Update Libraries/oneMKL/sparse_conjugate_gradient/README.md

spencerpatty · noffermans · web-flow · commit ea1a9b0d3631 · 2024-11-14T07:54:16.000-08:00
Co-authored-by: Nicolas Offermans &lt;nicolas.offermans@intel.com&gt;
diff --git a/Libraries/oneMKL/sparse_conjugate_gradient/README.md b/Libraries/oneMKL/sparse_conjugate_gradient/README.md
@@ -17,7 +17,7 @@ Sparse Conjugate Gradient uses oneMKL sparse linear algebra routines to solve a
 This sample performs its computations on the default SYCL* device.
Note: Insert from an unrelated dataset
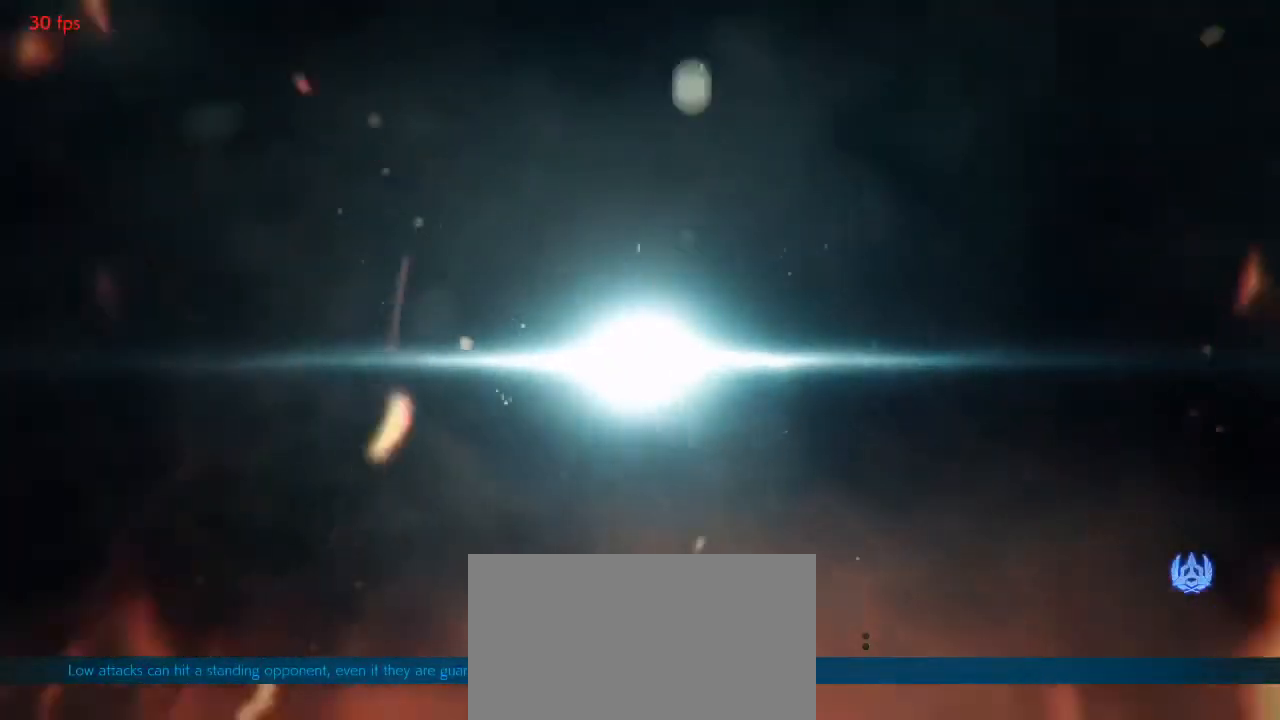
{"buttons": [], "events": []}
You can set the `SYCL_DEVICE_TYPE` environment variable to `cpu` or `gpu` to select the device to use.
 
 ## Key Implementation Details
-oneMKL sparse routines use a two-stage method where the sparse matrix is analyzed to prepare subsequent calculations (the _optimize_ step). Sparse matrix-vector multiplication and triangular solves (`gemv` and `trsv`) are used to implement the main loop, along with vector routines from BLAS. Two implementations are provided: The first implementation, in `sparse_cg.cpp`, has several places where a device to host copy and wait are initiated to allow the alpha and beta coefficients to be initiated in the BLAS vector routines as host scalars.  The second implementation, in `sparse_cg2.cpp`, keeps the coefficients for alpha and beta on the device, which require that custom axpby2 and axpy3 fucntions are written to handle the construction of alpha and beta coefficients on-the-fly from the device. This removes some of the synchronization points that are seen in the first implementation.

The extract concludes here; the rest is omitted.